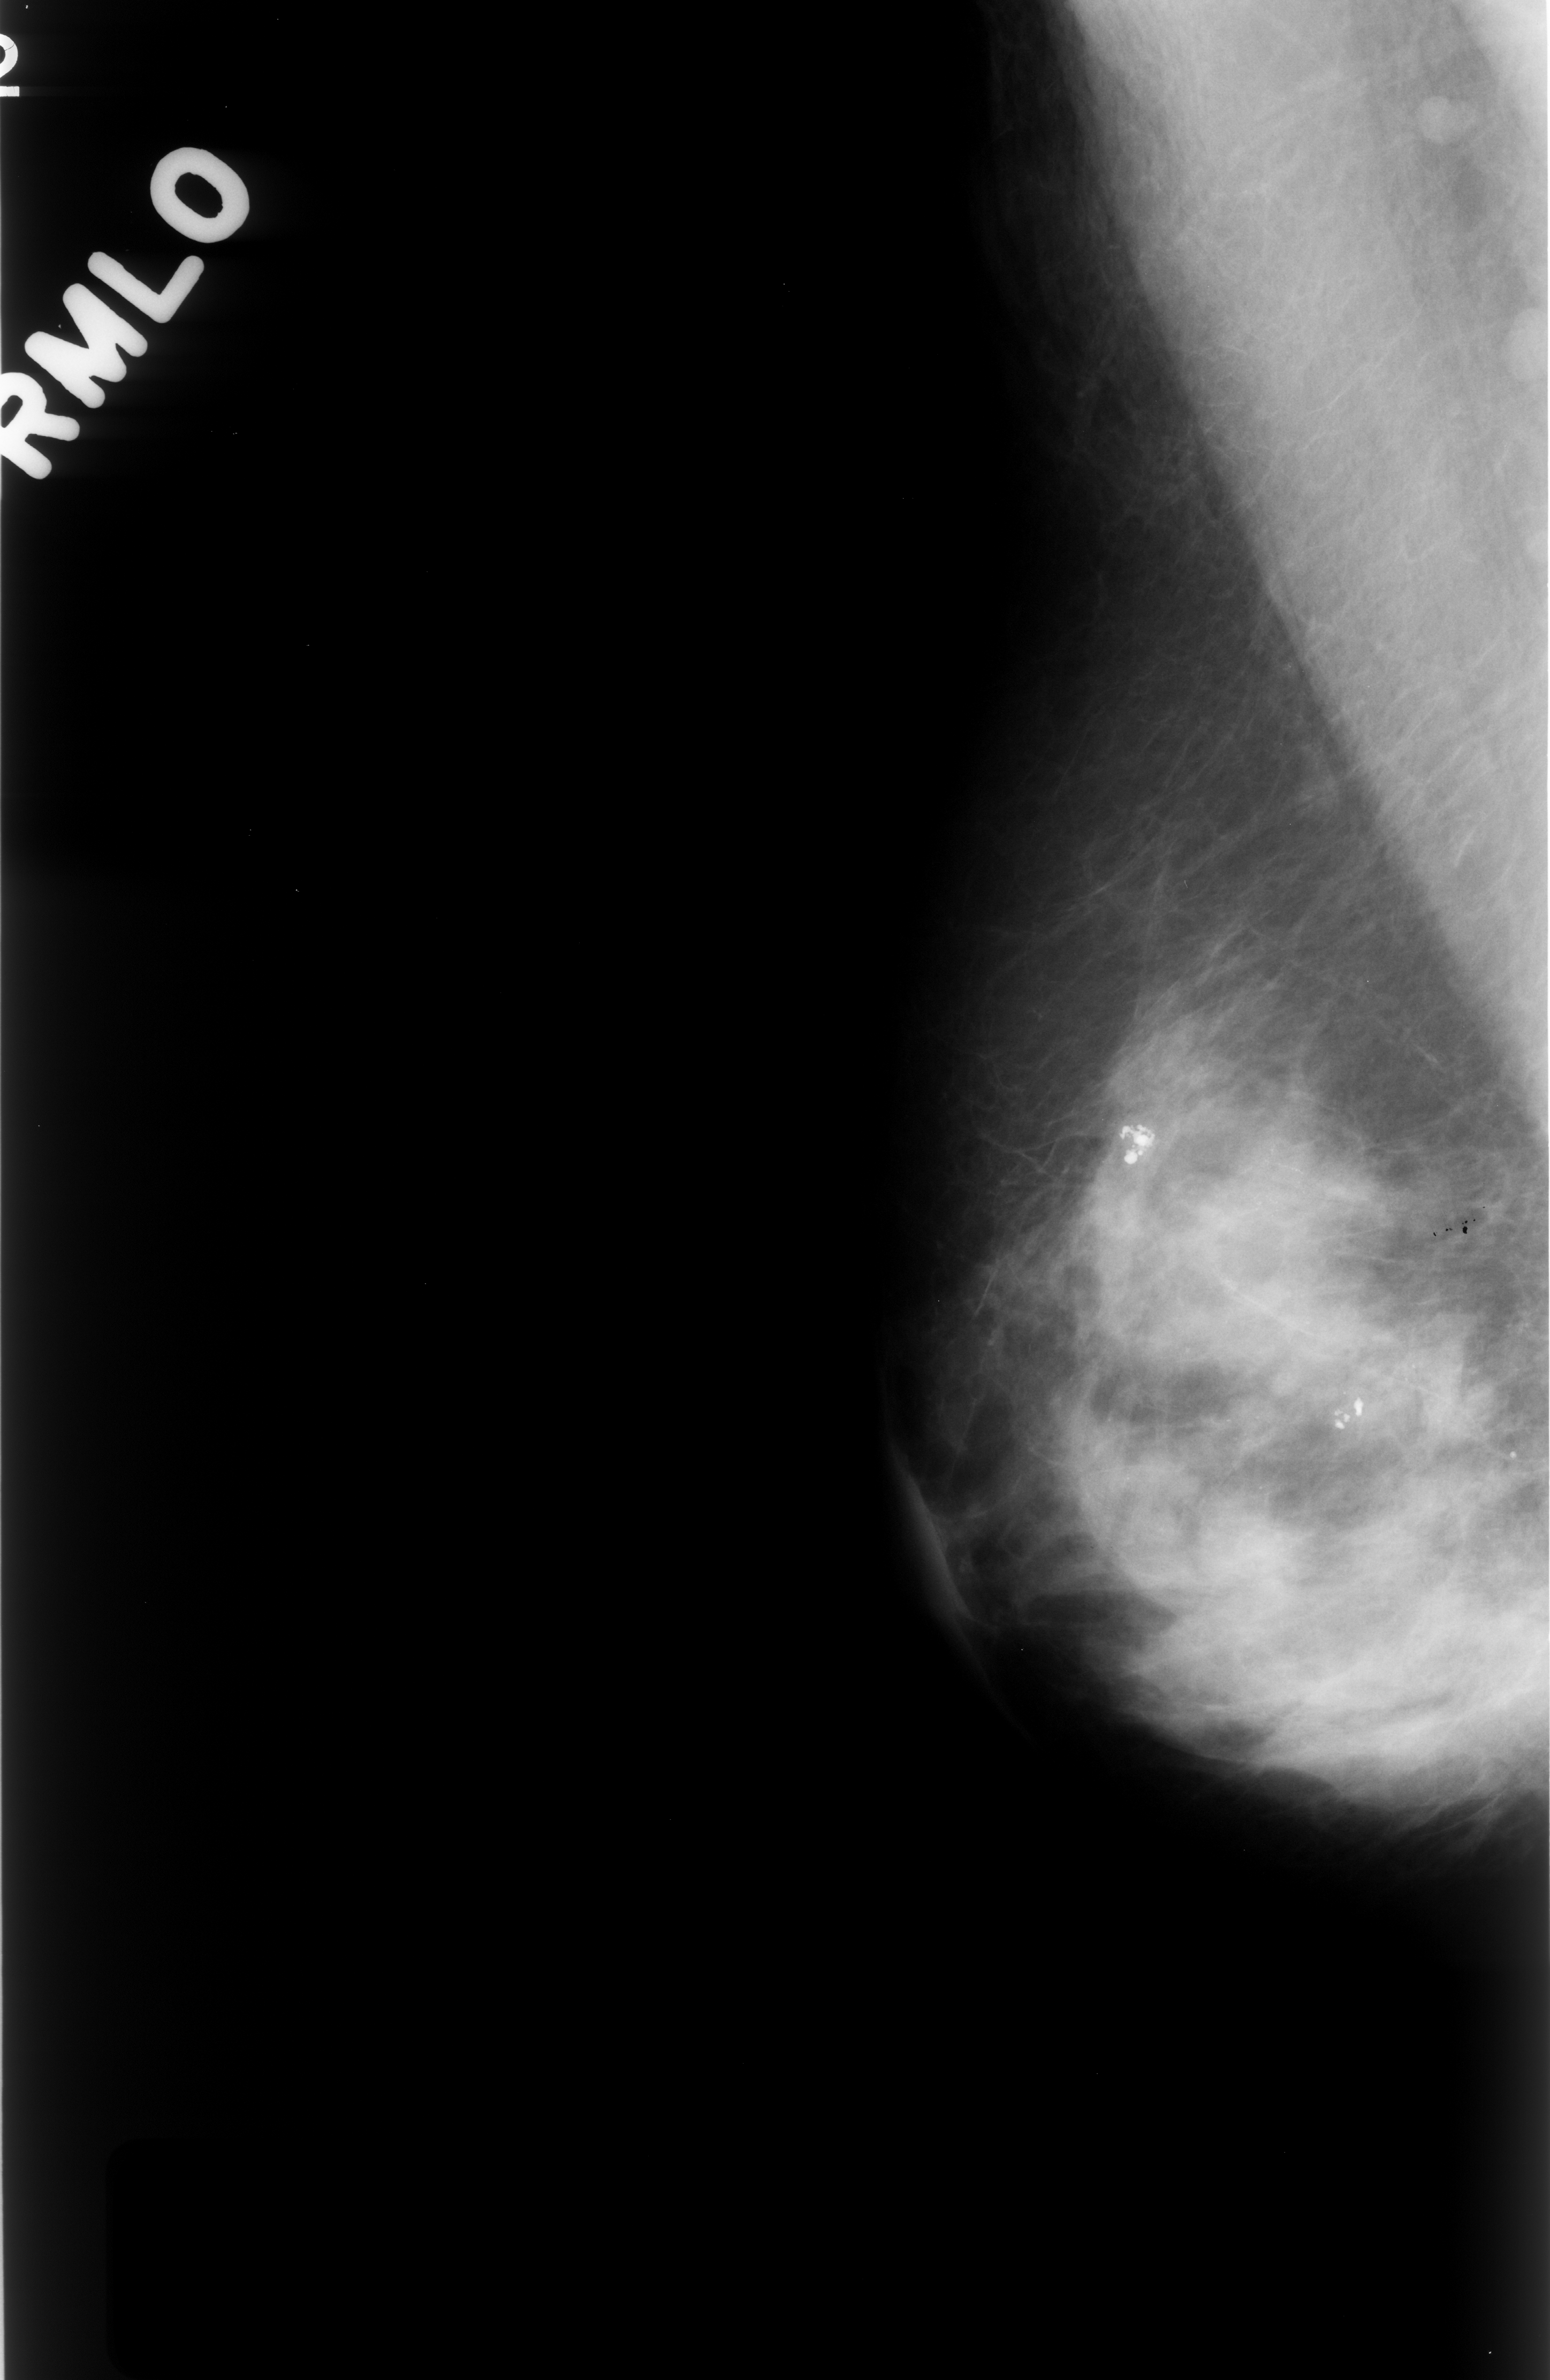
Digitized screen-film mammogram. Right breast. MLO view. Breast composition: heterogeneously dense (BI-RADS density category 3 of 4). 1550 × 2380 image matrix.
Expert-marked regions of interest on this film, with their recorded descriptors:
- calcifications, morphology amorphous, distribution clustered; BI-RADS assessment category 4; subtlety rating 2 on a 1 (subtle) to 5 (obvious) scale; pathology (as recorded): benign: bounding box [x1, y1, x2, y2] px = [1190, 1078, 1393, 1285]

# # # # #

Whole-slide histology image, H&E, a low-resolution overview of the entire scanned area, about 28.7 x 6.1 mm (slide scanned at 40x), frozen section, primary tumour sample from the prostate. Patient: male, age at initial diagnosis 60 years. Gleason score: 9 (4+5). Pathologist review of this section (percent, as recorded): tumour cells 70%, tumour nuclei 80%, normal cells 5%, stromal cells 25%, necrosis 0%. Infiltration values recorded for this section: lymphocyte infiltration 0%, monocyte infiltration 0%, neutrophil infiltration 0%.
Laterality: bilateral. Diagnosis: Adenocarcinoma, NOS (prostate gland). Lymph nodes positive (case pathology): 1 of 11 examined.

# # # # #

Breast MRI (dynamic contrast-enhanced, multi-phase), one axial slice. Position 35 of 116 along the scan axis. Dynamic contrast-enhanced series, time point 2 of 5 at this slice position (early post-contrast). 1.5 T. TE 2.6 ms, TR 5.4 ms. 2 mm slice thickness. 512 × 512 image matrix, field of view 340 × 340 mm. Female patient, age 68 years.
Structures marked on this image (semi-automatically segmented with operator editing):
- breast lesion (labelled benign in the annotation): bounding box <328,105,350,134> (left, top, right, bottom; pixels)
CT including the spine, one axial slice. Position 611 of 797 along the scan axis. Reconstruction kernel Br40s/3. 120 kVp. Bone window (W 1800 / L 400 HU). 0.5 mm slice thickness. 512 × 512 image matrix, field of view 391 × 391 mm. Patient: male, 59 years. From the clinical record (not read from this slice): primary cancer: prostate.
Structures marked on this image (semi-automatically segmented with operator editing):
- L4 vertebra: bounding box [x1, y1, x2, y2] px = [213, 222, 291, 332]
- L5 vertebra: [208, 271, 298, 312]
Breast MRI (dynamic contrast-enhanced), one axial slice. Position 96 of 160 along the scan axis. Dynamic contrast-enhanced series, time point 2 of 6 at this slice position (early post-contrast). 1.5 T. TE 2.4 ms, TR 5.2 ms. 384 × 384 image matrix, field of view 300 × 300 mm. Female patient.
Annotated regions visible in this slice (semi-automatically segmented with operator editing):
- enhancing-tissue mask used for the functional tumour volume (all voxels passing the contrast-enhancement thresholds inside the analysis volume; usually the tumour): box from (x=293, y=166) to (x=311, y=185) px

# # # # #

## [Description of the task]
Everything above from the line containing "Digitized screen-film mammogram." down to the line containing "- calcifications, morphology" is to be transcribed exactly, with both of those lines included and nothing else added.

## [The answer]
Digitized screen-film mammogram. Right breast. MLO view. Breast composition: heterogeneously dense (BI-RADS density category 3 of 4). 1550 × 2380 image matrix.
Expert-marked regions of interest on this film, with their recorded descriptors:
- calcifications, morphology amorphous, distribution clustered; BI-RADS assessment category 4; subtlety rating 2 on a 1 (subtle) to 5 (obvious) scale; pathology (as recorded): benign: bounding box [x1, y1, x2, y2] px = [1190, 1078, 1393, 1285]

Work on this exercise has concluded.